CeQur, revving to launch its long-awaited insulin delivery patch, tanks up on $110M in funding

CeQur, revving to launch its long-awaited insulin delivery patch, tanks up on $110M in funding

For people with diabetes, measuring and taking insulin injections before large meals has always been a pain, both mentally and physically. CeQur aims to tackle both with its long-awaited wearable insulin delivery patch, now heading toward a broader commercial launch with $115 million in venture capital funding.

The former Fierce 15 winner’s Simplicity patch is designed to be a discreet alternative to mealtime dosing. Now approved in the U.S. and Europe, the patch can be worn underneath clothing for up to three days. Squeezing the side buttons on the thin, water-resistant device quickly delivers a two-unit bolus dose.

The $115 million in financing, the Swiss company’s largest to date, will help CeQur automate and scale up its manufacturing.

CeQur said many people who need multiple injections a day for their diabetes are still not reaching their blood sugar targets because of lifestyle restrictions and social challenges—with nearly two-thirds of surveyed patients saying they don’t always feel comfortable injecting insulin in front of others.

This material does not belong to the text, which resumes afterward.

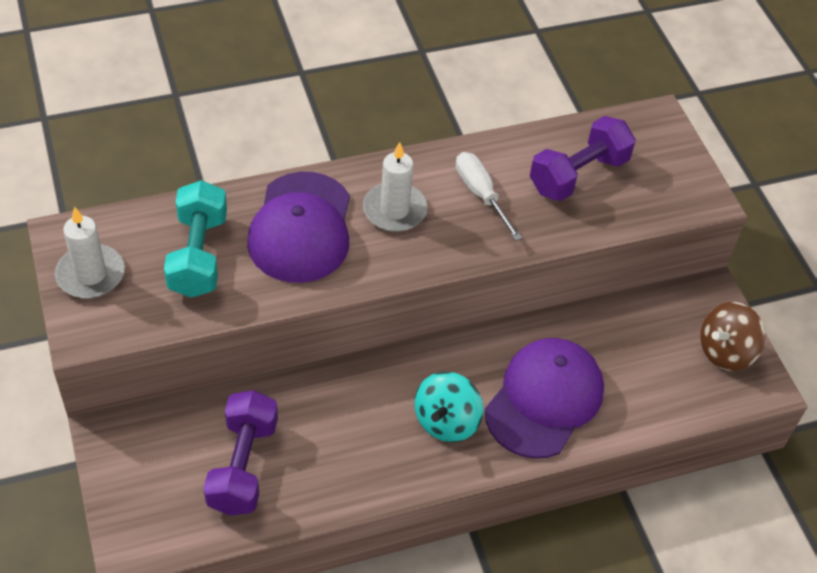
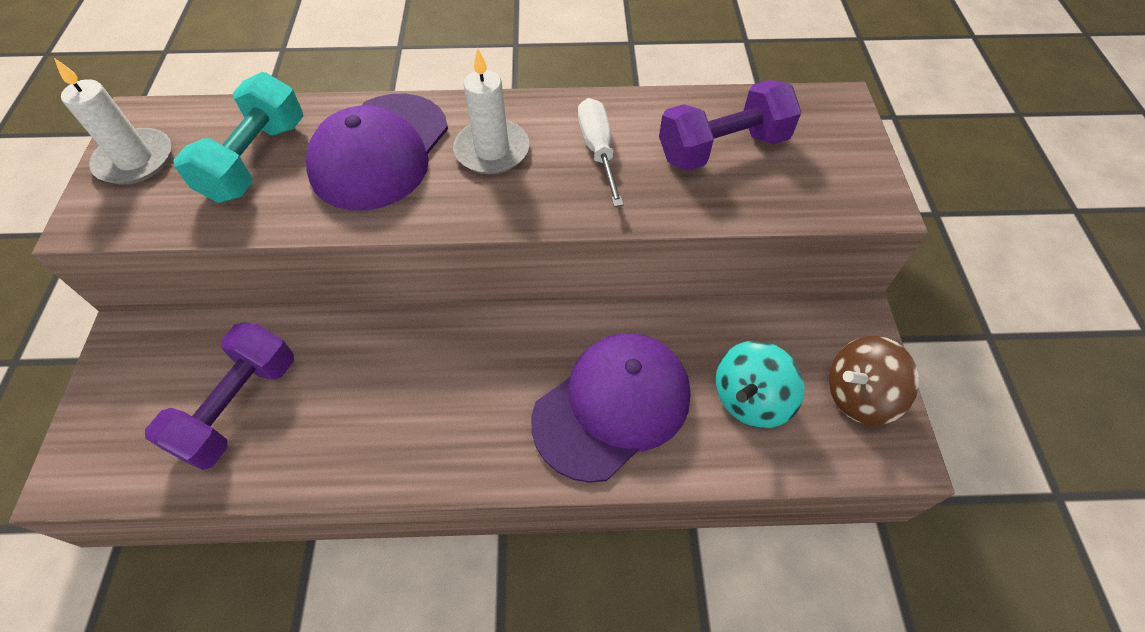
camera: 20 degrees right, 5 degrees up
turquoise spinning top [414,371,483,442] -> turquoise spinning top moved to [716,341,805,428]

During the product’s pilot rollout, CeQur has “been very encouraged by the feedback from healthcare professionals, payers, and people with diabetes, which validates that this novel device offers meaningful benefits to a large segment of people who are insulin-dependent,” CEO Bradley Paddock said in a statement.

The company’s clinical studies showed the patch helped improve HbA1C levels and extended a user’s time in a healthy glucose range. Nearly 90% of users in the studies said they could better follow their patch regimen compared with separate and multiple injections per day.

CeQur has pegged the potential market for simpler, easy-to-use insulin devices at about $7.5 billion in the U.S. and about twice that globally.

Credit Suisse Entrepreneur Capital and Endeavour Vision led the series C5 round, alongside new backing from Tandem Diabetes Care, Ypsomed Group, Federated Hermes Kaufmann Funds, Kingdon Capital and GMS Capital, plus the returning investors Schroder & Co. Bank and VI Partners.

Tandem Diabetes care pitched in because the Simplicity device can “address a large, underserved segment of the diabetes market” with its simple, unobtrusive and comfortable alternative to injections, CEO John Sheridan said.